When I can't think of a thing to post. I go back and read my fellow IE bloggers' posts to find inspiration. The last two posts by Alison and Laura and Francesca's posts regarding Kwintus, all hit close to my heart, especially this time of year.
Gailey is lame again, oddly enough, it's the front leg this time. I'm waiting for the vet to x-ray her. He flexed her on Thursday, and she trotted away quite lame. Sigh... I'm frustrated with how seldom I've been able to ride lately because of her on/off lameness.
In the meantime, another friend of mine who has two very nice dressage horses had to rush one horse to the local trauma care center. Her gelding has a very serious issue. The chances of him making it longer than the next two months are about one percent. This friend, I'll call her Sandy, is already trying to figure out how to purchase another horse. Since she works full-time and doesn't have the support of her family in her riding/showing, I question her buying yet another show horse. She questions me only having one "show" horse.
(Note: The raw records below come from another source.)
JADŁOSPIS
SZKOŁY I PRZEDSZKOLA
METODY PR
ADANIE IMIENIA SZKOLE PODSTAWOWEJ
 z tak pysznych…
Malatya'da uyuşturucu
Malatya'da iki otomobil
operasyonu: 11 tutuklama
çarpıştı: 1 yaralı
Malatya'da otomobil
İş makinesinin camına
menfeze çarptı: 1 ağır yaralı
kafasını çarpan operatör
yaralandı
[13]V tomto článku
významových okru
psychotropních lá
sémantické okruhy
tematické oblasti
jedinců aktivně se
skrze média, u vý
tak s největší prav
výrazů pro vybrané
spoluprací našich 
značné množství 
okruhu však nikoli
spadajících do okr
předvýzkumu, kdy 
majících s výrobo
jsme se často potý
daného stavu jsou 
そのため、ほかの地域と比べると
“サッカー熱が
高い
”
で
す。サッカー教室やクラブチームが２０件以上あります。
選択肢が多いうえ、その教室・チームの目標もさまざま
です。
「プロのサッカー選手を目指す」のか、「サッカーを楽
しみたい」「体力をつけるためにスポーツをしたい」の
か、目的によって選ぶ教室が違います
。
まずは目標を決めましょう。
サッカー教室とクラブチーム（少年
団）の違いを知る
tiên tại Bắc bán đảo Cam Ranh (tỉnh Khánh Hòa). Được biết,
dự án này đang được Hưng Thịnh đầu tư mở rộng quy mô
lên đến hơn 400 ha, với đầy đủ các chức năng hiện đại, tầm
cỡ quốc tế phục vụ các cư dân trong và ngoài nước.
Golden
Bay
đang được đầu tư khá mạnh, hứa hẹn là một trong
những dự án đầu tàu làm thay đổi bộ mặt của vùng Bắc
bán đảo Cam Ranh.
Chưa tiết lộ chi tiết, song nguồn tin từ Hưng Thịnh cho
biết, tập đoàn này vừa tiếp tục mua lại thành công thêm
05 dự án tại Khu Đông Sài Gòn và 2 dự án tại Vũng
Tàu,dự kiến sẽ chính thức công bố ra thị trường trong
Over the years I've worked hard to reduce the stress in my life. Riding one dressage horse on a regular basis is all I can handle with writing and a full-time job, not just financially but emotionally. I don't like spreading my life so thin that I'm run ragged all the time. Yet, I can certainly see her point. I've been out of the saddle more than I've been in it these past several months. Yet, I can't justify having another horse as a "backup" in case something happens to the current one. I don't have those kinds of resources. Even if I did, I probably wouldn't do it. Especially if my family was dead set against it, and it caused tension and unrest.
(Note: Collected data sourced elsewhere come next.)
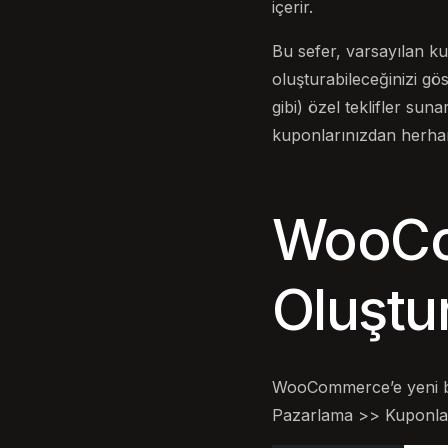
içerir.
Bu sefer, varsayılan k
oluşturabileceğinizi gö
gibi) özel teklifler sun
kuponlarınızdan herhang
WooCo
Oluşt
WooCommerce’e yeni bi
Pazarlama >> Kuponlar’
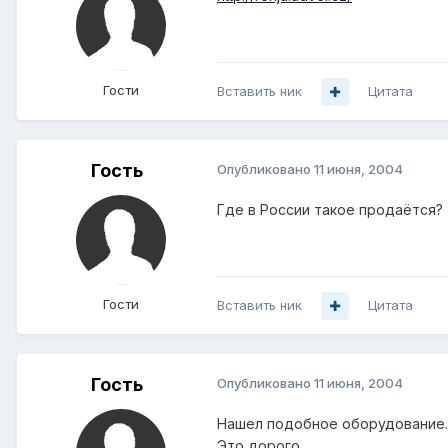
Гости
Вставить ник
Цитата
Гость
Опубликовано
11 июня, 2004
Где в России такое продаётся?
Гости
Вставить ник
Цитата
Гость
Опубликовано
11 июня, 2004
Нашел подобное оборудование.
Это дорого.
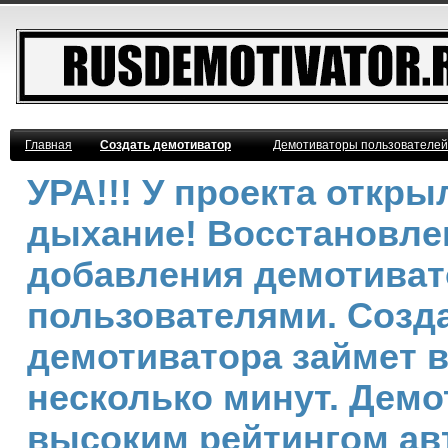
Главная
Создать демотиватор
Демотиваторы пользователей
УРА!!! У проекта откр
дыхание! Восстановле
добавления демотива
пользователями. Созд
демотиватора займет 
несколько минут. Демо
высоким рейтингом ав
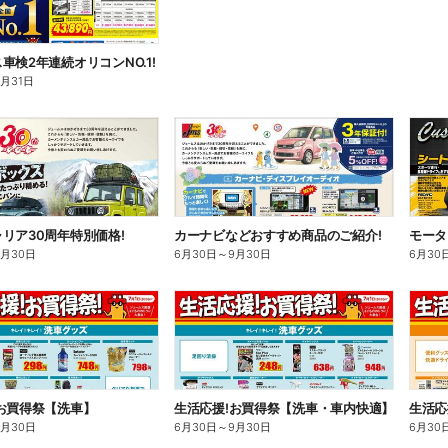
車検2年連続オリコンNO.1!
8月31日
リア30周年特別価格!
カーナビなどおすすめ商品のご紹介!
モータ
9月30日
6月30日
～
9月30日
6月30
お買得祭【洗車】
生活応援!お買得祭【洗車・車内快適】
生活応
9月30日
6月30日
～
9月30日
6月30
Yet, I also see my friend's point of view. Horses are her priority, her life, the thing she lives for. For her, the added stress is worth it. For me, I need more balance in my life. I need time for other interests, time for family, and I don't want to tie up all my expendable income in horses. As a result, facing Gailey's eventual retirement doesn't leave the gaping empty hole it might in others. Oh, there'll be a hole, but it'll be quickly filled with all the other things I love to do.
When Gailey is no longer rideable, she'll retire at my home. Whether or not I'll get another horse is up in the air. That's a commitment I've made to her. I imagine that's how most of us come to have "unusable" horses.
Horses fill our lives in different and varied levels. What works for one of us, won't work for another. Always having two horses fulfills a need of Sandy's. Only having one riding horse fills my needs. We're all different, and our solutions to problems are different. Some of us invite stress, some of us avoid it. I've learned to avoid stress the older I get. Which is probably why I'll eventually fill my horse fix with a nice little trail horse, and why she'll continue to ride and show two horses, despite the extra stress it puts on her, the extra money she spends, the problems it causes within her family, etc. The last several times I've spoken to her she's burst into tears. Believe me, she is not the crying type. I question if it's all worth it for the return she gets?
So as the holidays approach, along with the stress that comes with them, do yourself a favor. Give yourself a present. Find ways to reduce the stress in your lives. I, for one, didn't decorate for Christmas this year. We won't be home for Christmas, and the decorating has lost its appeal to me. I found a 1-foot tree and plugged it in. I cut back on present buying. I donated money to charities rather buying gifts to exchange at parties. I'm simplifying my life. The truth is no one cares that I didn't decorate or that I didn't spend tons of money on gifts.
So to all of you, have a Merry Christmas, enjoy your family and friends, and remember the true reason for the season. Simplify your life and go back to basics on what's really important to you.